Goal of the exercise: Make an exact copy of the records, omitting all images.

(Dataset entries)

=== Begin Enclosure ===

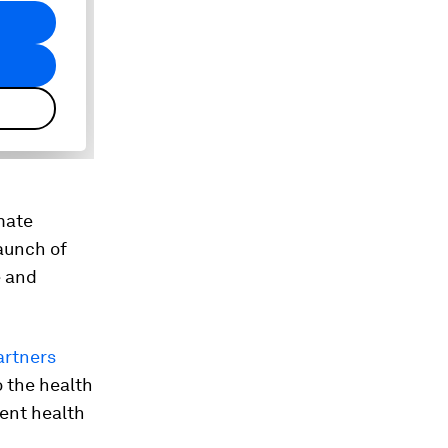
mate
aunch of
e and
artners
o the health
ient health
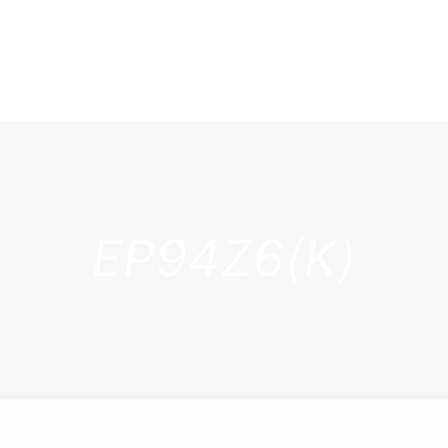
EP94Z6(K)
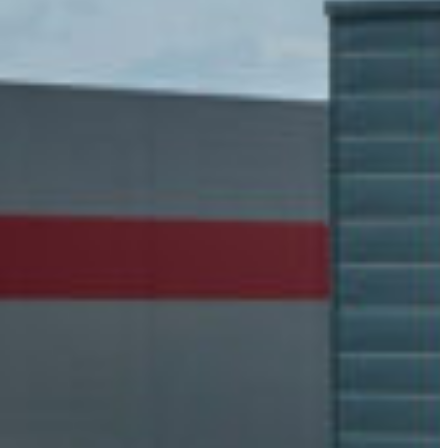
Slovenia
Spain
Swiss
Ukraine
United Kingdom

=== End Enclosure ===

Solution to this task:
mate
aunch of
e and
artners
o the health
ient health
EP94Z6(K)
Slovenia
Spain
Swiss
Ukraine
United Kingdom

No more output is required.